Dopo l’annuncio di Benjamin Netanyahu sull’imminente avvio dell’operazione “Carri di Gedeone”, con cui mira a occupare la Striscia di Gaza, le trattative di pace – e con esse le speranze di tutto il mondo – sembrano destinate al fallimento. Un timore che trova conferma nelle dichiarazioni del ministro dell’Energia israeliano, Eli Cohen, secondo cui “la parola tregua deve essere cancellata dal lessico: solo così la Striscia di Gaza sarà smilitarizzata”, e in quelle di Basem Nai, uno dei vertici politici di Hamas, secondo cui “non ha senso impegnarsi nel dialogo o considerare una nuova proposta di cessate il fuoco fintanto che la guerra della fame e dello sterminio continuerà nella Striscia di Gaza”.
Parole che sembrano chiudere definitivamente la porta a un accordo tra Hamas e Israele. Eppure, le cose non starebbero affatto così: qualcosa, sotto traccia, si starebbe muovendo. I mediatori del Qatar, insieme ai colleghi dell’Egitto, assicurano infatti che si continua a lavorare a un cessate il fuoco e che, per quanto difficile da raggiungere, un accordo non è del tutto impossibile. Questo anche perché l’operazione militare “in grande stile” annunciata da Netanyahu non inizierà prima del 13 maggio, data in cui Donald Trump terrà un incontro decisivo in Arabia Saudita, proprio per testare se esistono le condizioni per mettere fine alla guerra in Medio Oriente.

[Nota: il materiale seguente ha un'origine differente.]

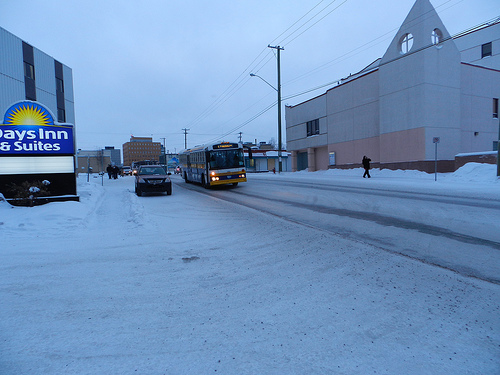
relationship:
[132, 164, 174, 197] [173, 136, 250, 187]
suv next to bus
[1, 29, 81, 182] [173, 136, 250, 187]
hotel next to bus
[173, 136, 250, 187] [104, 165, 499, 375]
bus driving down road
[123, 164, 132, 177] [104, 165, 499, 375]
vehicle on side of road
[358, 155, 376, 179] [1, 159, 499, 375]
person walking in snow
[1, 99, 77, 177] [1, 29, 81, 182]
sign for hotel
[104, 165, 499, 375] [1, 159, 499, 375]
road covered in snow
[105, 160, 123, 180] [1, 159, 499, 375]
people walking in snow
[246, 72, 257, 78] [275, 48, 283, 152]
light attached to pole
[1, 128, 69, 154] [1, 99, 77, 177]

A conti fatti, dunque, il primo ministro ha lanciato un ultimatum ad Hamas: un segnale che lascia intendere come margini di trattativa – seppur limitati – esistano ancora. A confermarlo, anche le dichiarazioni dell’esercito israeliano (IDF), secondo cui l’offensiva “Carri di Gedeone” potrebbe fermarsi ancora prima di iniziare, a patto che il movimento palestinese accetti di restituire tutti gli ostaggi.
Montano le proteste contro Netanyahu
È in corso una partita di scacchi dall’esito incerto. Lo sa bene l’inviato speciale degli Stati Uniti in Medio Oriente, Steve Witkoff, che ha esortato gli israeliani a “scegliere l’unità anziché la divisione”, ricordando che “Israele è una nazione straordinaria fin dalla sua fondazione. Ha affrontato le minacce esterne con creatività, resilienza e trionfo. Gli Stati Uniti saranno sempre il suo alleato più forte. Eppure, la forza di Israele risiede nella sua unità”.
Proprio evitando divisioni, secondo questa tesi, l’amministrazione Netanyahu potrebbe esercitare maggiore pressione su Hamas, spingendo i miliziani ad accettare l’accordo di pace. Un appello all’unità che, però, non ha fermato le proteste: centinaia di israeliani si sono radunati fuori dal Parlamento a Gerusalemme per manifestare contro il governo, dopo l’approvazione da parte del gabinetto di sicurezza del piano per estendere le operazioni militari nella Striscia di Gaza e sfollare la popolazione civile. Secondo i manifestanti, queste mosse mettono a rischio la vita dei 54 ostaggi ancora nelle mani di Hamas.
Israele minaccia l’Iran
A preoccupare, in tutto questo, sono anche le crescenti tensioni tra Tel Aviv e Teheran. L’amministrazione Netanyahu continua infatti a paventare “possibili rappresaglie” militari per “punire” il regime degli ayatollah, ritenuto responsabile delle tensioni regionali e delle operazioni lanciate dagli Houthi contro Israele. Accuse che l’Iran definisce “fantasiose”, assicurando di non avere alcuna influenza sulle decisioni del gruppo yemenita e minacciando di rispondere “colpo su colpo” nel caso in cui Israele dovesse lanciare un attacco diretto.